Вот ведь какой въедливый мужичонка, что-нибудь да придумает.

— Ты мойся, не сиди, дались тебе эти соски.

— Нет, Фенечка, погоди, тут вопрос сурьезный, корневой: от кого произошел исторический человек, если у мужика соски?

— От бабы. У нас у всех соски — вас, паразитов, кормить.

— Это сам собой разумеющийся факт жизни. Но от кого тогда произошла баба и зачем мне соски? Я же не кормлю!

— Мойся, говорю, змей косорукий! — Плеснула ковшик на каменку, занавесилась белым паром и, охая и ворочаясь с боку на бок, начала хлестать веником все еще натуристую свою плоть.

Сеня недовольно сполз со скамейки на пол и, нагнув голову от жары, стал мыться. Глядя на утекающую меж половиц воду, опять отвлекся, задумался: вода собиралась под полом бани, вытекала оттуда ручейком в огород и частью испарялась в атмосферу воздуха, частью впитывалась в прилегающую почву земли, частью добегала до отдаленного волжского залива. Так или иначе, она оказывалась в Каспийском море, куда бесчисленное число лет течет большая наша Волга со всеми ее притоками, ручьями, дождями, снегами атмосферных осадков…

Феня, распаренная до малинового свечения, окатилась колодной водой и споткнулась о Сеню.

Господи, опять сидит, опять задумался! Сень, ты што, иль нашло? Тогда давай помою. Я — живой рукой. Погоди, Фенечка, отдохни.

От чего отдыхать-то?

— Я вот думаю, как это Каспийское море не выплеснется из законных своих берегов. Ведь несчетные тыщи лет Волга, Кама, Ока и еще разной способности реки и речки, а также самостоятельный Урал наливают его, а оно все одинаковое.
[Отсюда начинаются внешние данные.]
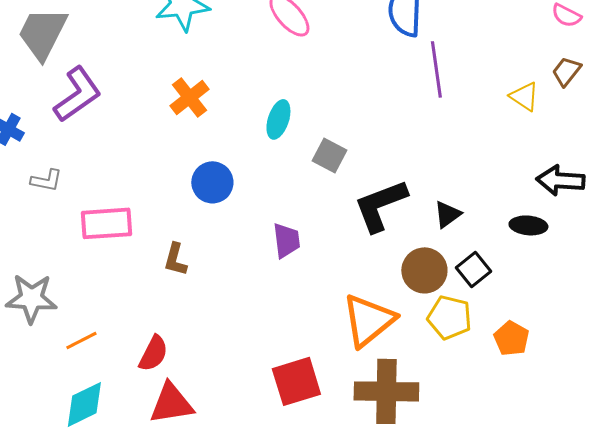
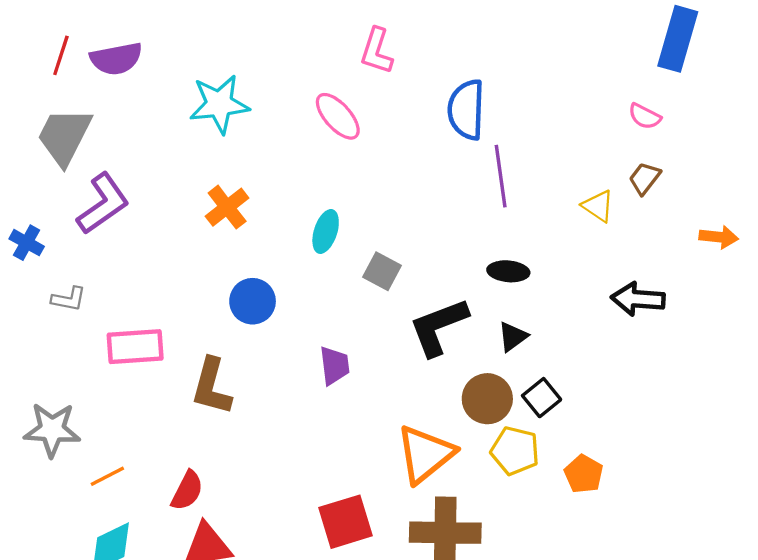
black ellipse: (528, 225) -> (508, 271), moved
brown L-shape: (175, 259) -> (212, 387), size x1.6

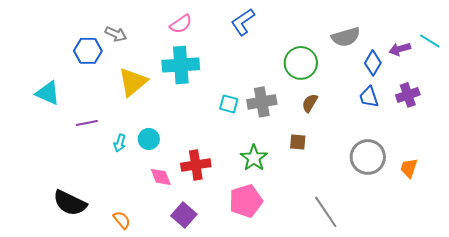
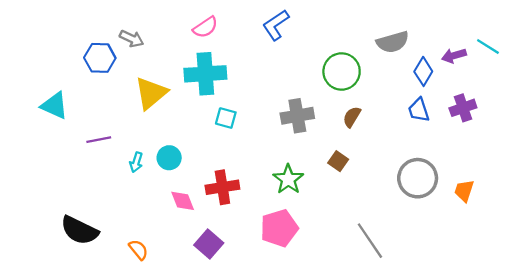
cyan square: (229, 104) -> (226, 118), moved
brown square: (298, 142) -> (338, 161), turned 30

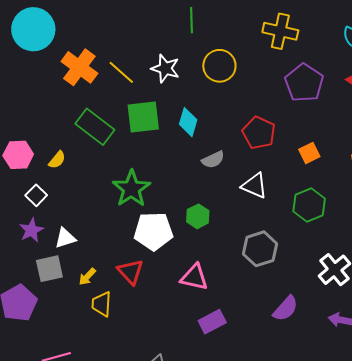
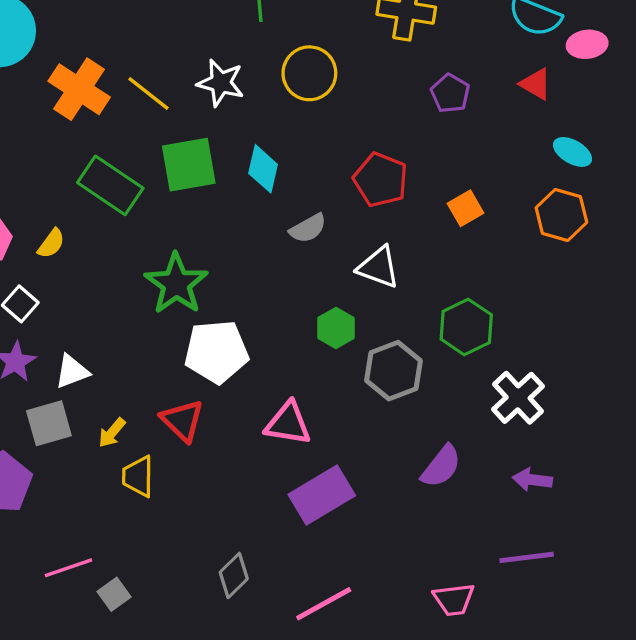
purple pentagon: (304, 83) -> (450, 93), size x0.6
green hexagon: (309, 205) -> (466, 327), moved
green hexagon: (198, 216) -> (336, 328), moved
purple rectangle: (212, 322) -> (322, 495), size x1.4

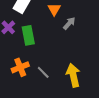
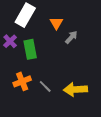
yellow arrow: (73, 75) -> (75, 89), turned -80

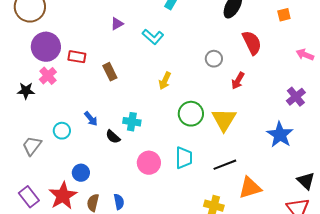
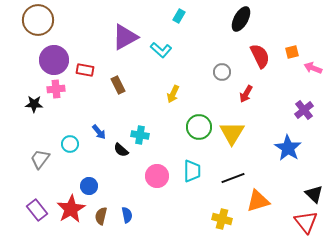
orange square: (284, 15) -> (292, 52), moved
purple triangle: (117, 24) -> (125, 37), size x2.0
pink cross: (48, 76) -> (56, 89), turned 36

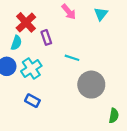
Даже вот по радио говорили, мелеет оно. Куда же девается все это страшенное множество пресноводной жидкости?

Феня осторожно села па скользкую скамейку и посмотрела на своего невзрачного головастика: чего только не втемяшится в его просторную плешивую башку! Другой, настоящий мужик, фасонистый и резвый, убей его, не подумает про Каспийское море в бане, а этому надо обязательно узнать, куда текет вода. Ну текет и текет, все реки в море текут или в океан, но океана, как сказал Виктор Иванович, наша Волга не достигла.
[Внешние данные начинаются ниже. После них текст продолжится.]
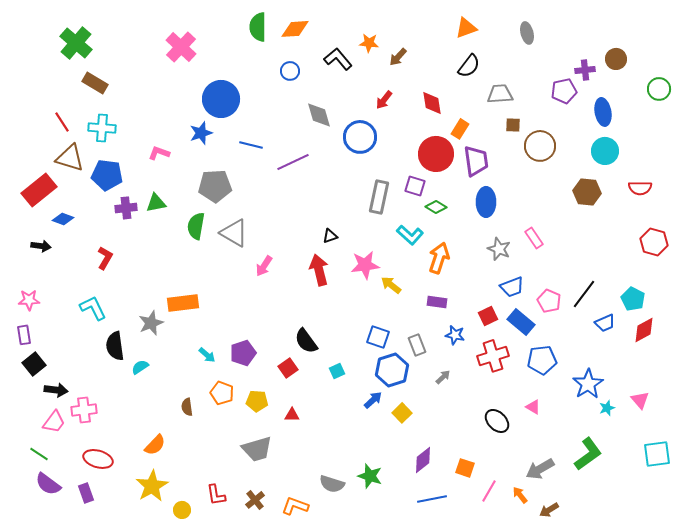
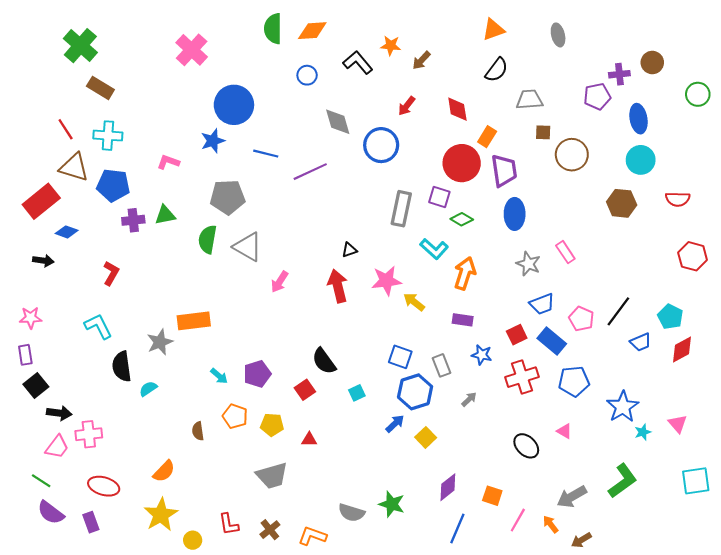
blue line: (432, 499) -> (457, 528), turned -56

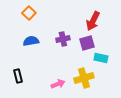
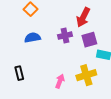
red arrow: (93, 21) -> (83, 17), moved
pink arrow: (58, 84) -> (60, 81), turned -48

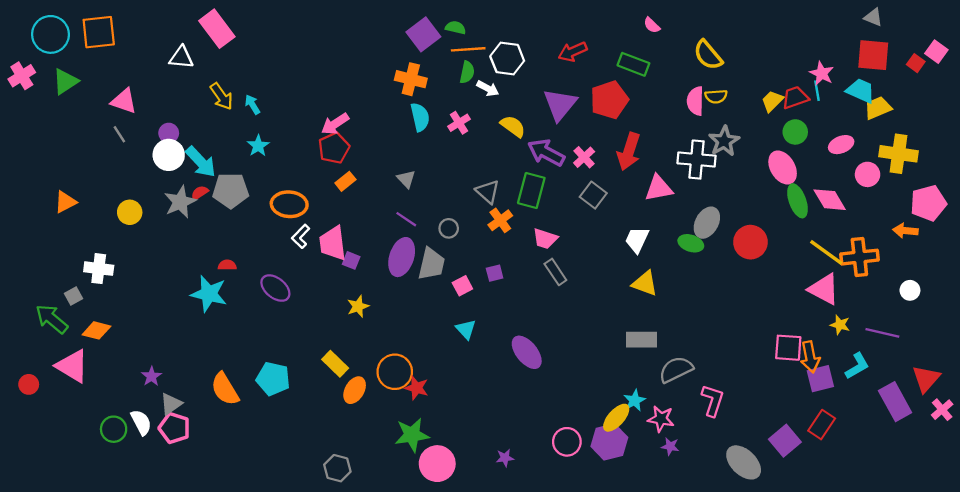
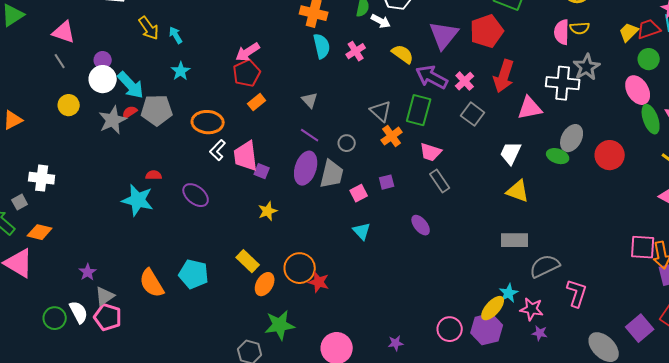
yellow circle: (130, 212) -> (69, 105), moved
purple ellipse: (527, 352) -> (421, 225), moved, size x0.7
green star: (412, 435) -> (280, 325), moved

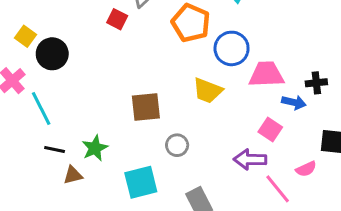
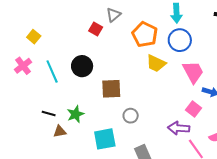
blue circle: (232, 48) -> (180, 40), moved
black circle: (52, 54) -> (82, 66), moved
pink trapezoid: (266, 74) -> (193, 72), turned 60
yellow trapezoid: (208, 91) -> (156, 63), moved
cyan line: (41, 109) -> (52, 71), moved

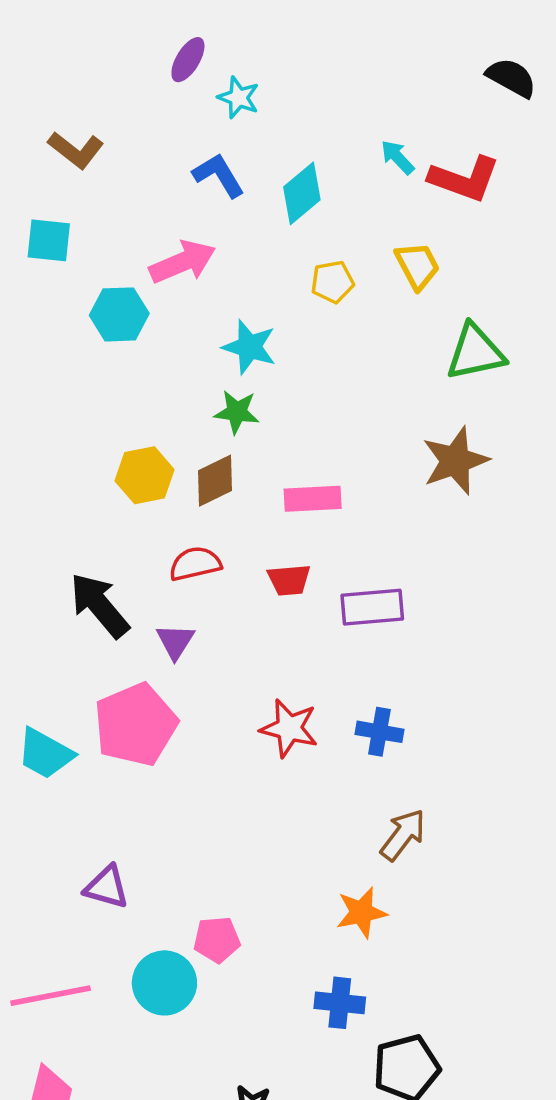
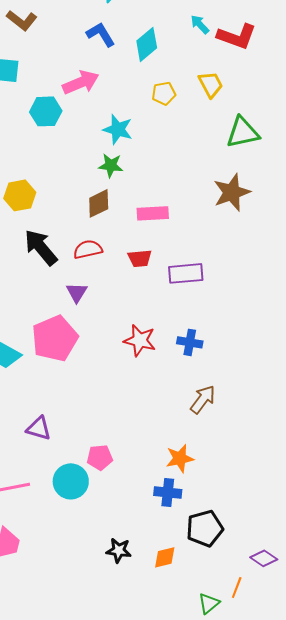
yellow hexagon: (145, 475) -> (20, 195), moved
black arrow: (99, 605) -> (41, 247), moved
orange star: (361, 912) -> (180, 458), moved

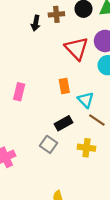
— Может, под землю уходит, — предположила Феня. — Говорят, земля там песчаная, за Астраханью пустыни начинаются.

— Нет, теперь и под землей бы все заполнило, за столько-то лет. Думай дальше.

— Тогда испаряется.

— Это я предусмотрел. Волга тоже испаряется, а течет зимой и летом в постоянной продолжительности движения.

— Ну, тогда не знаю.

— Чего же сидишь голышом без полезного дела?

— А что делать-то, Сеня?

— Думать, Фенечка, думать в поисках истины явления. Нельзя жить не думавши.
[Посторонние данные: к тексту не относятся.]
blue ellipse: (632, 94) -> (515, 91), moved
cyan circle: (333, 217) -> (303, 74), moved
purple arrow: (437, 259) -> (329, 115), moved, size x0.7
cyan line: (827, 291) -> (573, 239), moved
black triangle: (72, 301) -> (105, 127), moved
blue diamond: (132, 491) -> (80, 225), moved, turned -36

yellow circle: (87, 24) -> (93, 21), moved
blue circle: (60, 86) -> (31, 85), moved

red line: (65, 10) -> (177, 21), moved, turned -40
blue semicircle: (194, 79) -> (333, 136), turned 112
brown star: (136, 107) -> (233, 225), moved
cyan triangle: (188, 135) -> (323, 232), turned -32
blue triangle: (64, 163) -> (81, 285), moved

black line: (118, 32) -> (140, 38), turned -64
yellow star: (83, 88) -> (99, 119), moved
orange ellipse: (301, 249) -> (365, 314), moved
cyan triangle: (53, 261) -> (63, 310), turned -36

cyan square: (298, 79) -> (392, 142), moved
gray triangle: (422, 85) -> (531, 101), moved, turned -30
И тут Феня окончательно утвердилась, что на Сеню нашло и теперь надо быть готовой к любым неожиданностям. В таком состоянии скромный механик утководческой фермы совхоза мог повздорить со своим директором Мытариным, мог вообще бросить работу и сидеть без дела на берегу залива, не слушая Веру Анатольевну, заведующую уткофермы, мог составить ни на что не похожие планы другой жизни всего района и уехать в Москву утверждать их у самых высоких начальников СССР. В такие дни ее Сеня становился больше всех, его многодумная голова вздымалась куда-то высоко, может, в облака, и размышлял он уже не о семье, не о соседях, не о Хмелевке даже, а обо всем мире, о луне, о солнце и разных звездах, которых не перечесть, а не то что вообразить на них какую-нибудь жизнь или вообще существование.